**PROBLEM TO WORK ON:** Your answer must be an exact copy of the lines from the one holding "left eye: (404, 204)" through the last line of the entries below, with nothing added.

Stored dataset items
>>>>

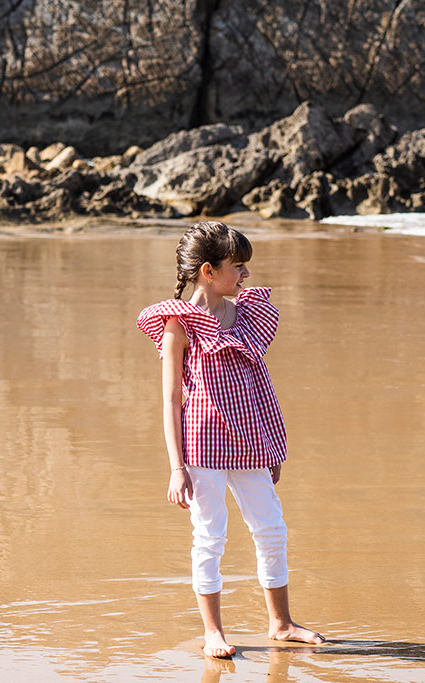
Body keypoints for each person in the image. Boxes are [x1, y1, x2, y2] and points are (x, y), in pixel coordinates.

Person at [136, 221, 325, 659]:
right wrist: (176, 467)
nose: (245, 275)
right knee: (210, 538)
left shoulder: (248, 315)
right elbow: (170, 400)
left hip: (250, 444)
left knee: (272, 530)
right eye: (237, 266)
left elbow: (261, 386)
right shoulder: (178, 325)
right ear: (207, 270)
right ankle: (213, 632)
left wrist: (272, 446)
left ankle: (281, 623)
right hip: (201, 449)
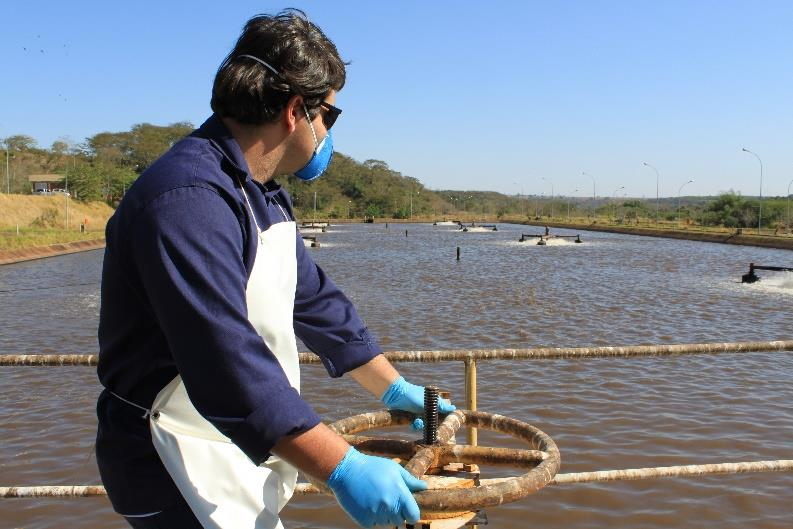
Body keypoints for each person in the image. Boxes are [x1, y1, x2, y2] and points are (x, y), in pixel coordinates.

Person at [95, 10, 453, 529]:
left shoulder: (261, 194)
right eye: (330, 114)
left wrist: (397, 390)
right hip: (172, 456)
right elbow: (226, 363)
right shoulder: (188, 200)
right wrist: (342, 466)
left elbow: (315, 302)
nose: (329, 131)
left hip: (232, 447)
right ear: (295, 111)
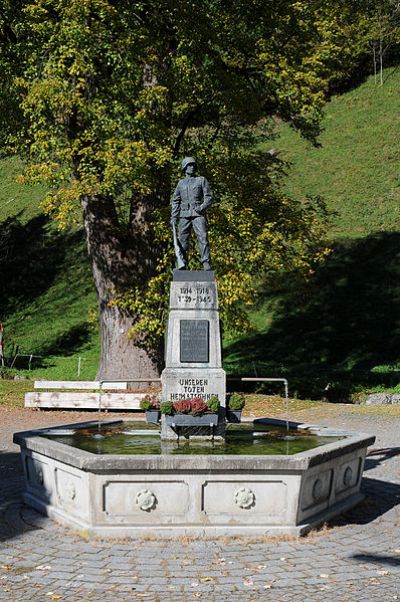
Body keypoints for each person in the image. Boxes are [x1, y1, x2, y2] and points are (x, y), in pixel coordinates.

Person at [171, 157, 213, 270]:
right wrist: (174, 217)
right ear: (184, 168)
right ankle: (183, 264)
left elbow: (209, 197)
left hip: (198, 214)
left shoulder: (201, 180)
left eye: (193, 165)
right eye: (189, 165)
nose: (192, 167)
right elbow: (176, 201)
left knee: (203, 237)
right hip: (184, 215)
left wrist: (201, 208)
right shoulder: (180, 183)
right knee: (182, 240)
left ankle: (206, 262)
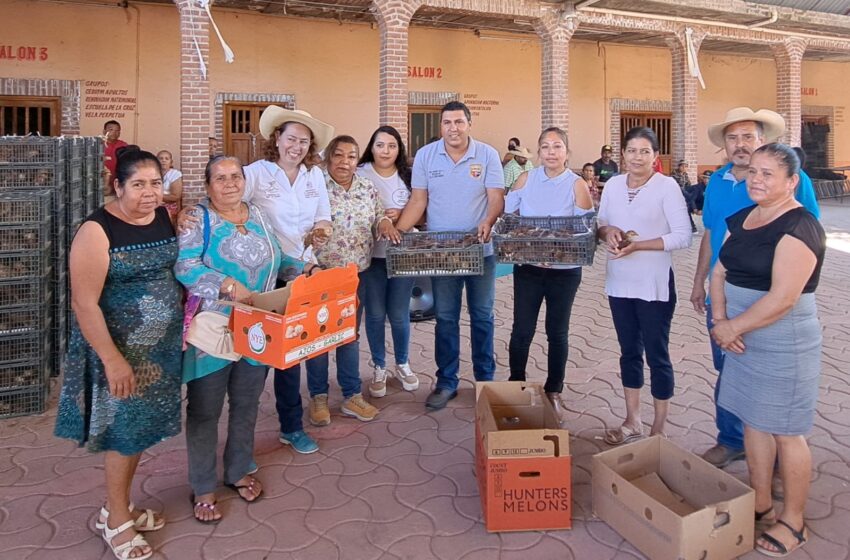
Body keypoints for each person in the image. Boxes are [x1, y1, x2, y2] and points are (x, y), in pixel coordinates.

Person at [179, 106, 334, 454]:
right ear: (277, 139)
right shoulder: (258, 174)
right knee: (281, 354)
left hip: (300, 267)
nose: (296, 146)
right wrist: (188, 215)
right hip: (263, 278)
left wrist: (322, 231)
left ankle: (305, 411)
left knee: (306, 343)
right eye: (291, 138)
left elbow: (324, 216)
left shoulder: (313, 176)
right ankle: (290, 424)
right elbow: (223, 199)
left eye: (303, 141)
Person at [54, 150, 182, 560]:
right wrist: (112, 359)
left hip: (157, 352)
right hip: (119, 351)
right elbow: (84, 304)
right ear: (119, 186)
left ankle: (118, 507)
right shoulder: (98, 229)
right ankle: (116, 524)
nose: (149, 193)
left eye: (156, 184)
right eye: (139, 185)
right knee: (123, 435)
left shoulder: (163, 216)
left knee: (139, 432)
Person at [710, 144, 825, 557]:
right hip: (740, 335)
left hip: (782, 340)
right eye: (753, 172)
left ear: (792, 182)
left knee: (786, 431)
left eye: (768, 174)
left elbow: (783, 298)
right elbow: (720, 269)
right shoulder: (745, 217)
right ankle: (761, 502)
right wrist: (720, 316)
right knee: (753, 420)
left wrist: (730, 328)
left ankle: (794, 520)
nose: (756, 180)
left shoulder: (800, 226)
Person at [690, 107, 821, 469]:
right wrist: (700, 281)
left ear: (762, 141)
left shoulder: (794, 179)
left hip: (771, 296)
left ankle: (780, 458)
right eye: (733, 138)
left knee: (774, 380)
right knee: (730, 371)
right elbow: (712, 233)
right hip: (724, 292)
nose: (741, 144)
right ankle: (732, 440)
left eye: (748, 136)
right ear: (725, 146)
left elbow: (807, 230)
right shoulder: (717, 181)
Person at [175, 156, 280, 523]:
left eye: (235, 176)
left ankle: (237, 470)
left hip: (257, 326)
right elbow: (185, 265)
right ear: (207, 186)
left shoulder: (260, 216)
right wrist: (225, 283)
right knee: (205, 409)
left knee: (247, 401)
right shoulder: (197, 220)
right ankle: (203, 484)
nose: (230, 183)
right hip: (214, 328)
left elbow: (279, 257)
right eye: (220, 178)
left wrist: (304, 269)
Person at [395, 100, 505, 410]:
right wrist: (398, 232)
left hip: (479, 250)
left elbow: (495, 198)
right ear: (440, 126)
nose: (453, 128)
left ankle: (485, 380)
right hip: (442, 253)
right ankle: (447, 382)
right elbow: (419, 201)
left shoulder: (487, 155)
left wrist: (488, 221)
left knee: (482, 316)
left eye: (458, 122)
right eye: (447, 123)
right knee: (445, 318)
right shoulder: (427, 156)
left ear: (469, 124)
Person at [597, 127, 692, 444]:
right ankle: (632, 419)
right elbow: (600, 224)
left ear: (655, 156)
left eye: (644, 151)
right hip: (620, 284)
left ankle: (659, 427)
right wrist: (607, 231)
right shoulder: (612, 184)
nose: (637, 157)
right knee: (628, 353)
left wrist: (639, 246)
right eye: (631, 150)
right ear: (622, 154)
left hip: (654, 286)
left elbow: (682, 236)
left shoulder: (667, 187)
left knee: (657, 354)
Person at [304, 135, 397, 424]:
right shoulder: (314, 185)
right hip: (319, 275)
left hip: (356, 275)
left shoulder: (366, 186)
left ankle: (351, 395)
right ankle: (318, 397)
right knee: (318, 338)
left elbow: (379, 214)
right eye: (339, 155)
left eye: (351, 156)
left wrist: (383, 222)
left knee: (348, 336)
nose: (345, 162)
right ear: (329, 156)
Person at [505, 127, 594, 419]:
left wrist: (555, 253)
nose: (551, 152)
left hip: (564, 272)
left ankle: (553, 389)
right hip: (529, 269)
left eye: (557, 146)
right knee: (522, 330)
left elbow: (585, 231)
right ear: (539, 152)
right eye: (545, 147)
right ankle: (515, 384)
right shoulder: (525, 179)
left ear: (567, 152)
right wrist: (529, 248)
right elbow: (507, 219)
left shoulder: (576, 184)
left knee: (557, 332)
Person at [357, 126, 420, 398]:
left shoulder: (408, 175)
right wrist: (380, 218)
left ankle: (403, 363)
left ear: (399, 150)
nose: (386, 151)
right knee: (374, 313)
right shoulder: (360, 174)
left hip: (402, 256)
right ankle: (379, 367)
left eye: (392, 146)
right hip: (371, 258)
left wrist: (403, 214)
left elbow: (422, 206)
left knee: (399, 313)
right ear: (372, 147)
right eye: (380, 145)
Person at [103, 120, 128, 198]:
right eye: (111, 130)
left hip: (119, 185)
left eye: (117, 130)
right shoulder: (97, 145)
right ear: (104, 131)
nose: (114, 132)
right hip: (102, 185)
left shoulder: (124, 146)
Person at [157, 150, 183, 221]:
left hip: (169, 206)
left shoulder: (175, 174)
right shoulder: (153, 173)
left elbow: (175, 197)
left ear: (171, 162)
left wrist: (156, 196)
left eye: (166, 159)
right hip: (154, 204)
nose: (163, 161)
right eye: (161, 158)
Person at [672, 160, 698, 233]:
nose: (684, 168)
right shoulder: (674, 174)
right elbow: (675, 186)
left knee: (695, 188)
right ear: (679, 166)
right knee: (684, 192)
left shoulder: (685, 174)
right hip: (676, 193)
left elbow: (688, 184)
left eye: (685, 166)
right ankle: (693, 204)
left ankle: (692, 201)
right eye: (682, 166)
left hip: (685, 194)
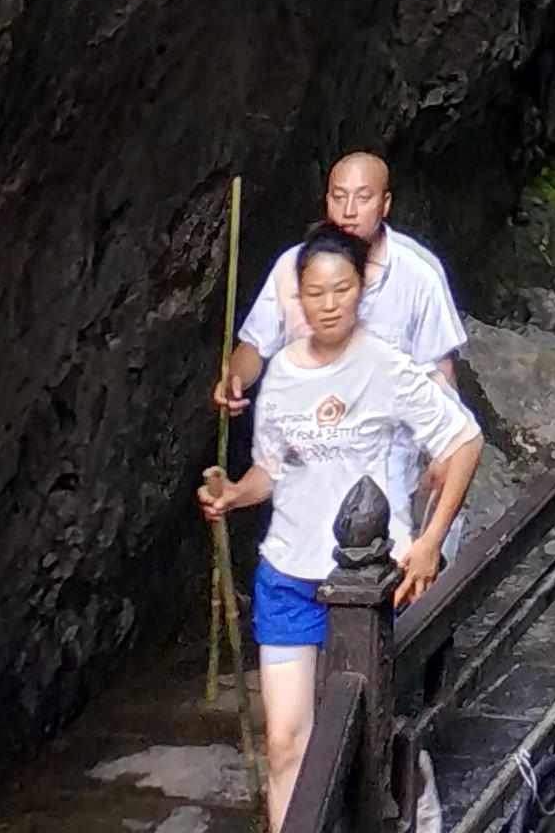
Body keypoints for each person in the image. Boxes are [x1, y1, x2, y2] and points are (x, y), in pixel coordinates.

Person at [201, 223, 480, 828]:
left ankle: (422, 815)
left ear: (360, 291)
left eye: (341, 289)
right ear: (296, 297)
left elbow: (464, 439)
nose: (328, 305)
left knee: (372, 731)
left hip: (368, 584)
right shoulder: (279, 374)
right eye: (315, 293)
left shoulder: (386, 366)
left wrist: (429, 541)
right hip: (288, 574)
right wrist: (233, 493)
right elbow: (272, 471)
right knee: (285, 744)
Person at [223, 153, 467, 559]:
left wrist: (445, 453)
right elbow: (256, 345)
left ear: (385, 204)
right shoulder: (293, 268)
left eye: (363, 198)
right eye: (339, 198)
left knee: (382, 596)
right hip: (307, 469)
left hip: (390, 473)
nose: (349, 211)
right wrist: (233, 379)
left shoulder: (418, 274)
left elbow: (439, 370)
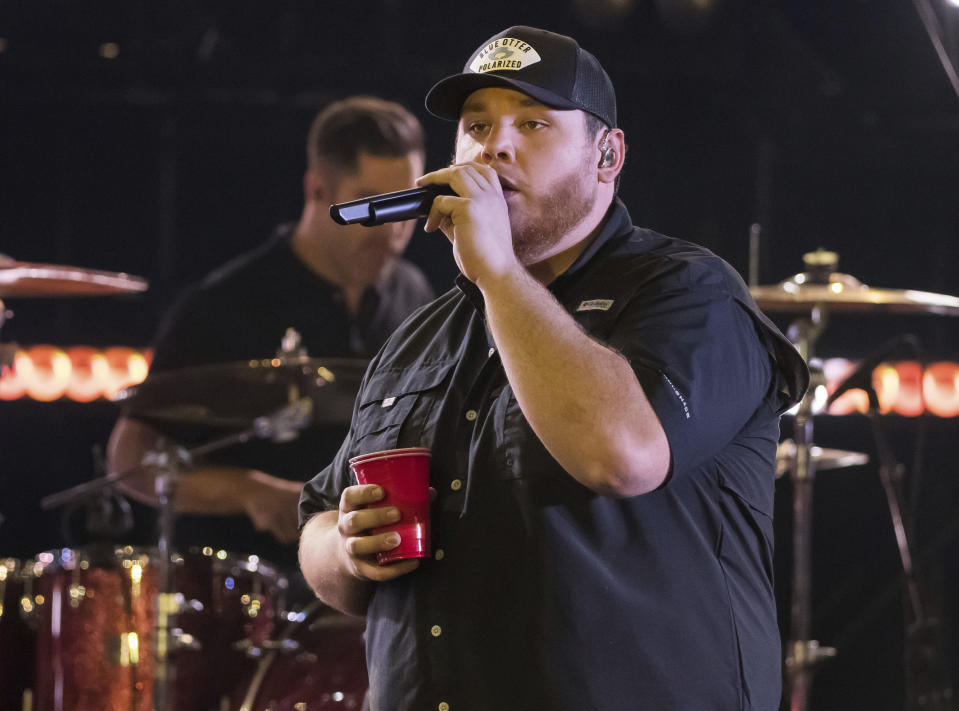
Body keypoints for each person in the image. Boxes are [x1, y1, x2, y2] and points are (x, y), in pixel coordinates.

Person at [298, 26, 808, 711]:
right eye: (475, 125)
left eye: (532, 122)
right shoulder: (419, 337)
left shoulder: (686, 293)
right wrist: (346, 550)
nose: (492, 145)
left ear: (607, 154)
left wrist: (498, 272)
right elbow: (320, 524)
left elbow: (621, 455)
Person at [107, 95, 435, 572]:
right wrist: (249, 491)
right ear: (317, 190)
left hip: (380, 586)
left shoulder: (416, 295)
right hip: (254, 591)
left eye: (404, 204)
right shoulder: (225, 305)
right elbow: (131, 459)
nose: (392, 230)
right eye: (371, 206)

<<<<

**COMPLETED TASK:**
left eye: (404, 204)
right shoulder: (225, 305)
right elbow: (131, 459)
nose: (392, 230)
right eye: (371, 206)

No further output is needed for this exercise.